Posted by LiveFor on April 13, 2010

David J. Peterson, an expert language creator from the Language Creation Society (LCS), has been chosen to create the Dothraki language for HBO’s upcoming fantasy series GAME OF THRONES, based on the book series “A Song of Ice and Fire,” by George R.R. Martin.

When GAME OF THRONES executive producers David Benioff and D.B. Weiss needed a language for the Dothraki, Martin’s race of nomadic warriors, they turned to the Language Creation Society. The LCS solicited and vetted a number of proposals for the Dothraki language from its pool of experts, with Peterson’s proposal ultimately being selected by the GAME OF THRONES production team.

Peterson drew inspiration from George R.R. Martin’s description of the language, as well as from such languages as Russian, Turkish, Estonian, Inuktitut and Swahili. However, the Dothraki language is no mere hodgepodge, babble or pidgin. It has its own unique sound, extensive vocabulary of more than 1,800 words and complex grammatical structure.

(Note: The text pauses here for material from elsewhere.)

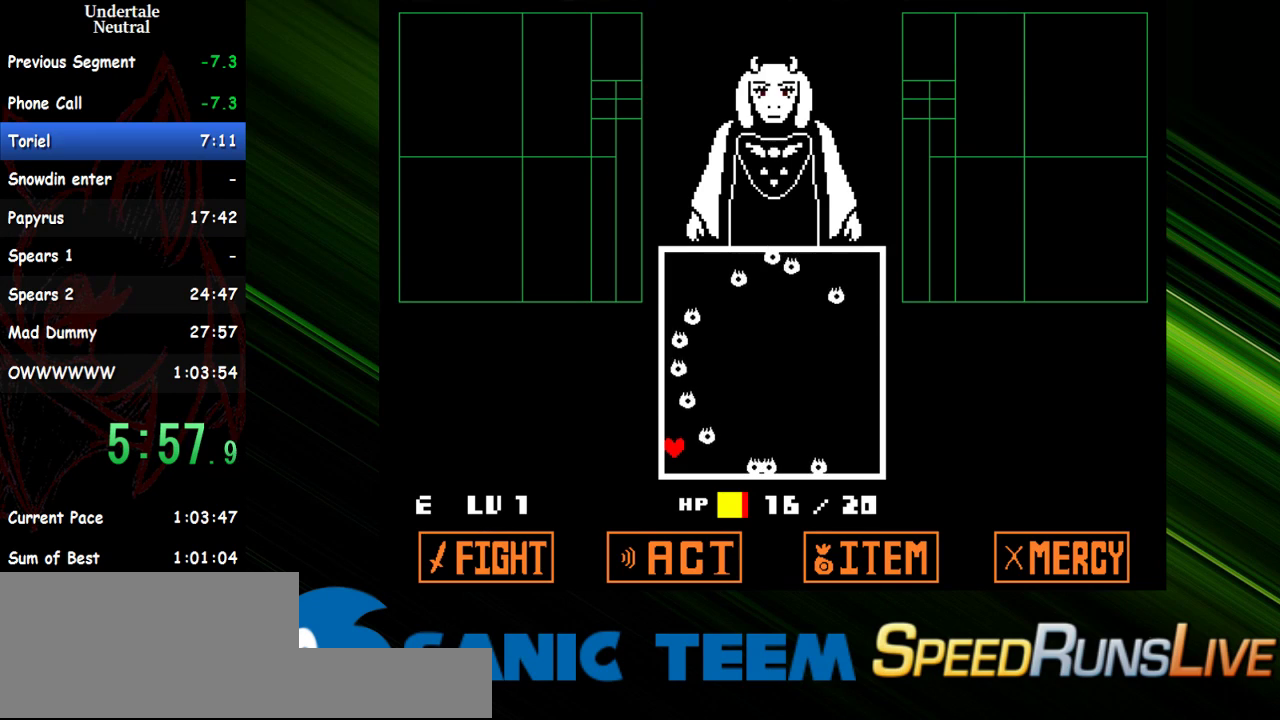
{"keys": [], "events": []}
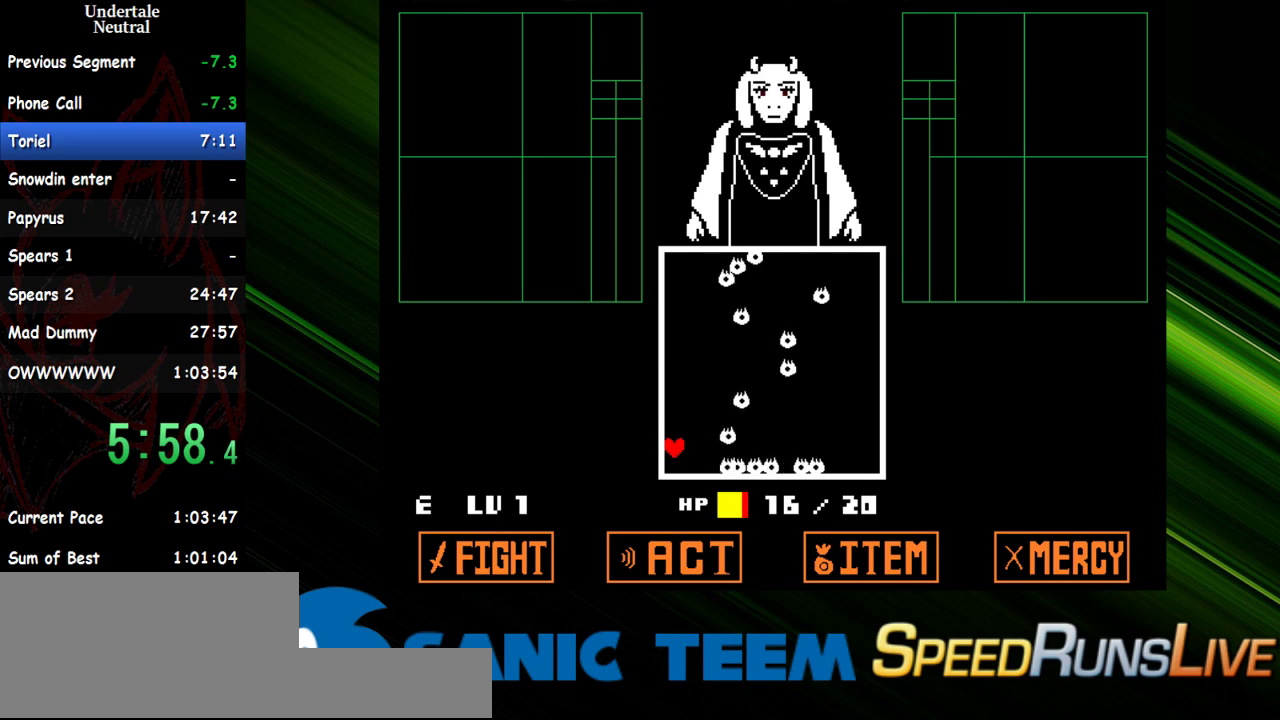
{"keys": [], "events": [[217, "down", "down"], [267, "down", "up"]]}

“In designing Dothraki, I wanted to remain as faithful as possible to the extant material in George R.R. Martin’s series,” says Peterson. “Though there isn’t a lot of data, there is evidence of a dominant word order [subject-verb-object], of adjectives appearing after nouns, and of the lack of a copula [‘to be’]. I’ve remained faithful to these elements, creating a sound aesthetic that will be familiar to readers, while giving the language depth and authenticity. My fondest desire is for fans of the series to look at a word from the Dothraki language and be unable to tell if it came from the books or from me — and for viewers not even to realize it’s a constructed language.”

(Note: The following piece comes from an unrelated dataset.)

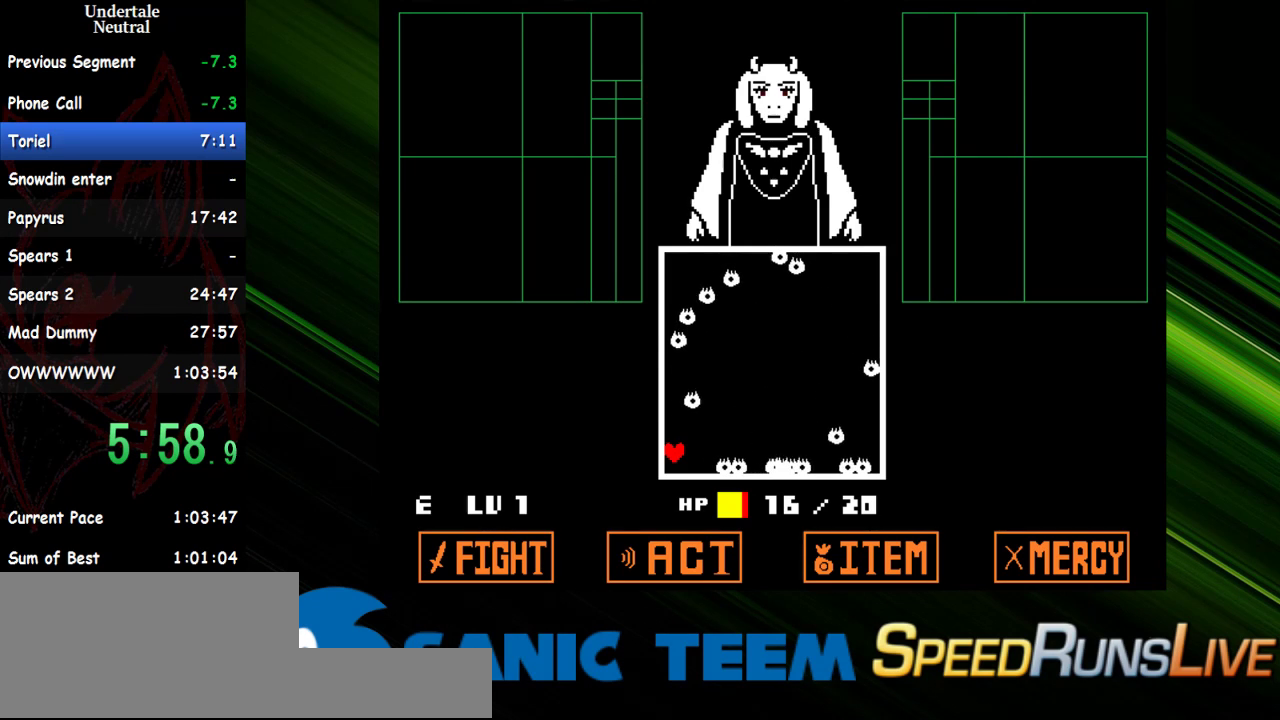
{"keys": [], "events": []}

“We’re tremendously excited to be working with David and the LCS,” says producer D.B. Weiss. “The language he’s devised is phenomenal. It captures the essence of the Dothraki, and brings another level of richness to their world. We look forward to his first collection of Dothraki love sonnets.”

Did you know? (Hash yer ray nesi?)

The name for the Dothraki people — and their language — derives from the verb “dothralat” (“to ride”).

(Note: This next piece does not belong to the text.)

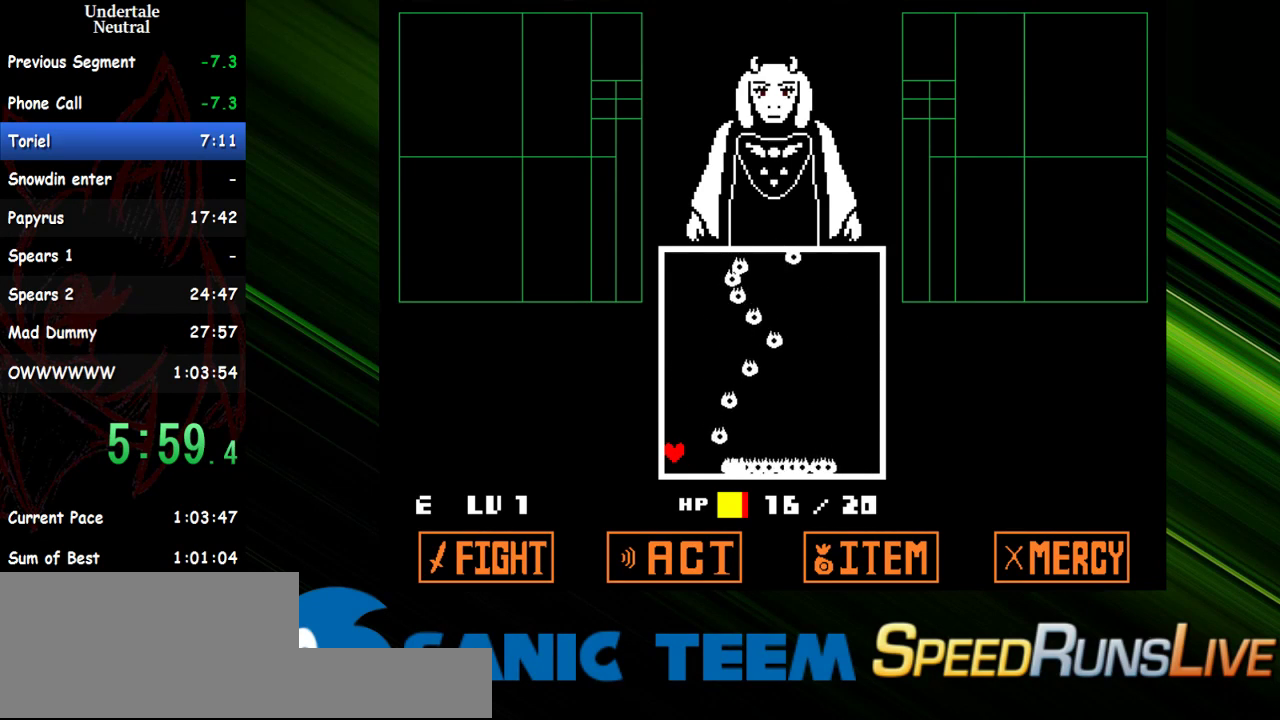
{"keys": [], "events": []}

The Dothraki have four different words for “carry,” three for “push,” three for “pull” and at least eight for “horse,” but no word that means “please” or “follow.”

The longest word in Dothraki is “athastokhdeveshizaroon,” which means “from nonsense.”

The words for “related,” “weighted net,” “eclipse,” “dispute,” “redhead,” “oath,” “funeral pyre,” “evidence,” “omen,” “fang” and “harvest moon” all have one element in common: “qoy,” the Dothraki word for “blood.”

Dothraki for “to dream” – “thirat atthiraride” – literally means “to live a wooden life”; in Dothraki, “wooden” (“ido”) is synonymous with “fake.”

The word for “pride” – “athjahakar” – is derived from “jahak,” the traditional long braid worn by Dothraki warriors (“lajaki”).

More information about the Dothraki language (and their love poems) will be released over the course of the series.